Questo tipo di comportamento arriva addirittura a deliri paradossali come il dire di credere a qualcosa che non si riesce a capire. Ricordate la definizione di “vero”? Ricordate che serve un significato da far corrispondere alla realtá? Ecco, chi crede per sentito dire arriva a dire che sono vere frasi di cui dichiara apertamente di non conoscere il significato. Qui il castello é giá espugnato e una bandiera avversaria sventola su di esso, ma il suo abitante sta semplicemente facendo finta che sia la sua. La piú autentica apoteosi dell’ignoranza e irrazionalitá: “quel qualcosa lí é vero, solo che non so cosa sia”. Lo chiamano “mistero della fede”.
Gli occhi del cuore
Un altro approccio pericoloso é quello di chi si affida all’emozione come giustificazione.
Sia chiaro: le emozioni sono utili. Sono una scorciatoia evolutiva importante e parte del nostro processo decisionale. Le emozioni insomma sono un utile strumento per la nostra sopravvivenza e qualcosa che va ben considerato per quanto concerne la nostra felicitá. In condizioni di emergenza una decisione emotiva ha l’immenso pregio di essere rapidissima e possibilmente accurata. In materie estremamente incerte e personali puó essere l’indizio che ci eviterá decisioni tragiche… ma mettete le emozioni a guardia del ponte levatoio e vi troverete invasi in men che non si dica.

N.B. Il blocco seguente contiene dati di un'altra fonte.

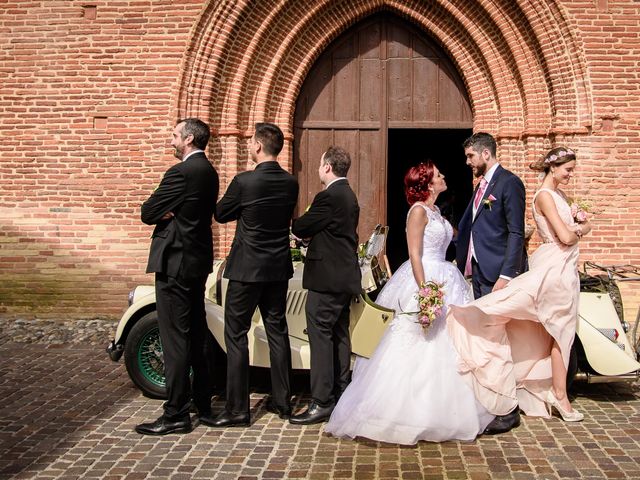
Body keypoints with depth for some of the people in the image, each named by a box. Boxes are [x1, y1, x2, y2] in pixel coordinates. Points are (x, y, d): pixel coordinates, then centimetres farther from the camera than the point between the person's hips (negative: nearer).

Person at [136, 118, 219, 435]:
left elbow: (148, 213, -14)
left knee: (175, 338, -6)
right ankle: (203, 401, 28)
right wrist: (169, 212, -1)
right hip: (198, 260, 10)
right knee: (198, 332, 16)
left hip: (175, 262, -10)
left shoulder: (181, 172, -17)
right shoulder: (208, 171, 12)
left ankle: (176, 415, -1)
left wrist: (162, 212, 5)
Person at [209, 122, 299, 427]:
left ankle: (237, 409, 4)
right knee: (277, 332, 14)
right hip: (279, 269, 6)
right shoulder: (291, 183, 0)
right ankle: (282, 401, 22)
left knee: (236, 335, 2)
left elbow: (221, 214, -3)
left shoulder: (244, 182, -17)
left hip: (247, 269, -6)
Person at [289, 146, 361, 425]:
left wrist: (299, 223, 9)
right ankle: (342, 395, 23)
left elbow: (301, 229, -12)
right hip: (346, 276, 10)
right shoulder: (349, 196, 15)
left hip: (327, 277, -10)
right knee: (340, 335, 15)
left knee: (321, 336, -7)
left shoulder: (328, 197, -16)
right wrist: (311, 233, 11)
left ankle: (322, 402, -6)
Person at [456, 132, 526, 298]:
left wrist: (506, 276, -22)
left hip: (497, 272, -8)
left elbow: (516, 233, -16)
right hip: (478, 271, 8)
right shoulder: (481, 186, 17)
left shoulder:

Le emozioni sono incostanti, cambiano a volte in base al nostro stato emotivo di fondo, quanto abbiamo mangiato quel giorno, il livello di stress, a cos’altro abbiamo pensato pochi secondi prima.
Quindi cercare di giustificare le proprie credenze in base a un “ma ho sentito un’emozione pensando a questo” é quantomeno azzardato. Non solo, le veritá piú importanti sono spesso quelle piú amare e le falsitá piú grandi le piú dolci.
Fine? no, inizio.
Questo, come dicevo, é solo un inizio. Qui ho provato a dare qualche intuizione, qualche puntatore, insomma darvi una prima linea difensiva, far vedere come si affronta un assedio e avvisare di stare attenti agli errori piú immediati… ma per costruirsi un castello ben fatto ce ne passa. E se non avete mai badato con attenzione a cosa usavate per difendere il vostro sapere, vi raccomando di riesaminare tutto quello che eravate convinti di sapere. Quando l’ho fatto io, ho dovuto ricredermi su parecchie cose. E ne é valsa la pena.